Copy every line of these entries without changing anything.

(Part of a data file)
====================

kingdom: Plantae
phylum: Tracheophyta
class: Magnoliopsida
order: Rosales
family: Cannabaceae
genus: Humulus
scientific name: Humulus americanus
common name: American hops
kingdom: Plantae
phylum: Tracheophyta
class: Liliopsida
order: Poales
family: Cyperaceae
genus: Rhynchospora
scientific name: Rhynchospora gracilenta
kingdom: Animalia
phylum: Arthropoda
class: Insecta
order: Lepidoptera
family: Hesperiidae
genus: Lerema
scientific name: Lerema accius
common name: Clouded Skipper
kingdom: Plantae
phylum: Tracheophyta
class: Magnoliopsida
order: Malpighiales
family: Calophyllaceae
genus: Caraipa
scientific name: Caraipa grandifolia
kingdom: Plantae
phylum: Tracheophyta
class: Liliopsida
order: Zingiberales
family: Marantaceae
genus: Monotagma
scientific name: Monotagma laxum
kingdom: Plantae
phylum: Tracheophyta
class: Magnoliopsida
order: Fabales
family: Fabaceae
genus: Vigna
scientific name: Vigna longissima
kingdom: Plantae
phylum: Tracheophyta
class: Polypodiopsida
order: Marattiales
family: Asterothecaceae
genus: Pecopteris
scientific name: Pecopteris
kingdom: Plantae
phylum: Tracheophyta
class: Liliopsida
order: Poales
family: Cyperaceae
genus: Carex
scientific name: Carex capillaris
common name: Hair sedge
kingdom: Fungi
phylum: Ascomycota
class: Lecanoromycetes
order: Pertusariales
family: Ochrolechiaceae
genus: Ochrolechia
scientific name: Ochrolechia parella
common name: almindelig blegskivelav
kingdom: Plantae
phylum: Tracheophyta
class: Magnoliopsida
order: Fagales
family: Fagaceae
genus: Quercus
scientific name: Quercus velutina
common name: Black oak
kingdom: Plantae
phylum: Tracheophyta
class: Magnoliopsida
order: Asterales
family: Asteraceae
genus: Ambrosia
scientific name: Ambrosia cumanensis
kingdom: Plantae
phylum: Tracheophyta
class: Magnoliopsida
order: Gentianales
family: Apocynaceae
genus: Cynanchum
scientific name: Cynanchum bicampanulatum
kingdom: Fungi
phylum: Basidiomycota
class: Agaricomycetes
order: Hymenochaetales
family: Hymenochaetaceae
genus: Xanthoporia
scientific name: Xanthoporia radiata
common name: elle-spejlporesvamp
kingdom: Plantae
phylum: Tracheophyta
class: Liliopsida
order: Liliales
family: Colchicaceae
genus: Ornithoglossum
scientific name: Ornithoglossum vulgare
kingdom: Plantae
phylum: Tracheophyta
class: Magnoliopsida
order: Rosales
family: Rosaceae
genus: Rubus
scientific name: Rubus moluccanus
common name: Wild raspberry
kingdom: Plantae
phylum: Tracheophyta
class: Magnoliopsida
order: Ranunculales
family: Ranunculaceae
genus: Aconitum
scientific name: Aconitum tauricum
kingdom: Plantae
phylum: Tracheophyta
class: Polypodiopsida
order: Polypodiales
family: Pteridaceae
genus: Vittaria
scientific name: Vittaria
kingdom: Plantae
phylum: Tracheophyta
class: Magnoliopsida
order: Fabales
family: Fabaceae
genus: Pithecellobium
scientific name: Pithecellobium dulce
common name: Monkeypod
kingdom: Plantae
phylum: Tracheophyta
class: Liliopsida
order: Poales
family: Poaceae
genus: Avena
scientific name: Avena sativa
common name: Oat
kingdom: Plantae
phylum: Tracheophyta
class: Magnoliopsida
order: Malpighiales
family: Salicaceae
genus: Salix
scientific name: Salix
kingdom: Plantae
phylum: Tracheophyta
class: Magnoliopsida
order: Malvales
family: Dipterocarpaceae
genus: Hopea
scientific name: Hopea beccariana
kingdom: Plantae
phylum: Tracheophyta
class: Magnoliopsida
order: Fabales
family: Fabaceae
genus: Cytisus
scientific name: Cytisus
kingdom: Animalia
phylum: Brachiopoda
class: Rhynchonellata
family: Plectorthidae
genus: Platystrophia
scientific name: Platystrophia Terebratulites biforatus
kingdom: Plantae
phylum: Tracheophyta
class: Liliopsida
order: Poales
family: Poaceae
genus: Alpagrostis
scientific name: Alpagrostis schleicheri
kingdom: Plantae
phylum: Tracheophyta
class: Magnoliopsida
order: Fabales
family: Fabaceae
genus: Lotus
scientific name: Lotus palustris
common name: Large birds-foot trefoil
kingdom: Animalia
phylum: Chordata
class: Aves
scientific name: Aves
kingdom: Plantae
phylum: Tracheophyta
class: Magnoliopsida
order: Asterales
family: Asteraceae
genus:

====================

- Task response -
kingdom: Plantae
phylum: Tracheophyta
class: Magnoliopsida
order: Rosales
family: Cannabaceae
genus: Humulus
scientific name: Humulus americanus
common name: American hops
kingdom: Plantae
phylum: Tracheophyta
class: Liliopsida
order: Poales
family: Cyperaceae
genus: Rhynchospora
scientific name: Rhynchospora gracilenta
kingdom: Animalia
phylum: Arthropoda
class: Insecta
order: Lepidoptera
family: Hesperiidae
genus: Lerema
scientific name: Lerema accius
common name: Clouded Skipper
kingdom: Plantae
phylum: Tracheophyta
class: Magnoliopsida
order: Malpighiales
family: Calophyllaceae
genus: Caraipa
scientific name: Caraipa grandifolia
kingdom: Plantae
phylum: Tracheophyta
class: Liliopsida
order: Zingiberales
family: Marantaceae
genus: Monotagma
scientific name: Monotagma laxum
kingdom: Plantae
phylum: Tracheophyta
class: Magnoliopsida
order: Fabales
family: Fabaceae
genus: Vigna
scientific name: Vigna longissima
kingdom: Plantae
phylum: Tracheophyta
class: Polypodiopsida
order: Marattiales
family: Asterothecaceae
genus: Pecopteris
scientific name: Pecopteris
kingdom: Plantae
phylum: Tracheophyta
class: Liliopsida
order: Poales
family: Cyperaceae
genus: Carex
scientific name: Carex capillaris
common name: Hair sedge
kingdom: Fungi
phylum: Ascomycota
class: Lecanoromycetes
order: Pertusariales
family: Ochrolechiaceae
genus: Ochrolechia
scientific name: Ochrolechia parella
common name: almindelig blegskivelav
kingdom: Plantae
phylum: Tracheophyta
class: Magnoliopsida
order: Fagales
family: Fagaceae
genus: Quercus
scientific name: Quercus velutina
common name: Black oak
kingdom: Plantae
phylum: Tracheophyta
class: Magnoliopsida
order: Asterales
family: Asteraceae
genus: Ambrosia
scientific name: Ambrosia cumanensis
kingdom: Plantae
phylum: Tracheophyta
class: Magnoliopsida
order: Gentianales
family: Apocynaceae
genus: Cynanchum
scientific name: Cynanchum bicampanulatum
kingdom: Fungi
phylum: Basidiomycota
class: Agaricomycetes
order: Hymenochaetales
family: Hymenochaetaceae
genus: Xanthoporia
scientific name: Xanthoporia radiata
common name: elle-spejlporesvamp
kingdom: Plantae
phylum: Tracheophyta
class: Liliopsida
order: Liliales
family: Colchicaceae
genus: Ornithoglossum
scientific name: Ornithoglossum vulgare
kingdom: Plantae
phylum: Tracheophyta
class: Magnoliopsida
order: Rosales
family: Rosaceae
genus: Rubus
scientific name: Rubus moluccanus
common name: Wild raspberry
kingdom: Plantae
phylum: Tracheophyta
class: Magnoliopsida
order: Ranunculales
family: Ranunculaceae
genus: Aconitum
scientific name: Aconitum tauricum
kingdom: Plantae
phylum: Tracheophyta
class: Polypodiopsida
order: Polypodiales
family: Pteridaceae
genus: Vittaria
scientific name: Vittaria
kingdom: Plantae
phylum: Tracheophyta
class: Magnoliopsida
order: Fabales
family: Fabaceae
genus: Pithecellobium
scientific name: Pithecellobium dulce
common name: Monkeypod
kingdom: Plantae
phylum: Tracheophyta
class: Liliopsida
order: Poales
family: Poaceae
genus: Avena
scientific name: Avena sativa
common name: Oat
kingdom: Plantae
phylum: Tracheophyta
class: Magnoliopsida
order: Malpighiales
family: Salicaceae
genus: Salix
scientific name: Salix
kingdom: Plantae
phylum: Tracheophyta
class: Magnoliopsida
order: Malvales
family: Dipterocarpaceae
genus: Hopea
scientific name: Hopea beccariana
kingdom: Plantae
phylum: Tracheophyta
class: Magnoliopsida
order: Fabales
family: Fabaceae
genus: Cytisus
scientific name: Cytisus
kingdom: Animalia
phylum: Brachiopoda
class: Rhynchonellata
family: Plectorthidae
genus: Platystrophia
scientific name: Platystrophia Terebratulites biforatus
kingdom: Plantae
phylum: Tracheophyta
class: Liliopsida
order: Poales
family: Poaceae
genus: Alpagrostis
scientific name: Alpagrostis schleicheri
kingdom: Plantae
phylum: Tracheophyta
class: Magnoliopsida
order: Fabales
family: Fabaceae
genus: Lotus
scientific name: Lotus palustris
common name: Large birds-foot trefoil
kingdom: Animalia
phylum: Chordata
class: Aves
scientific name: Aves
kingdom: Plantae
phylum: Tracheophyta
class: Magnoliopsida
order: Asterales
family: Asteraceae
genus:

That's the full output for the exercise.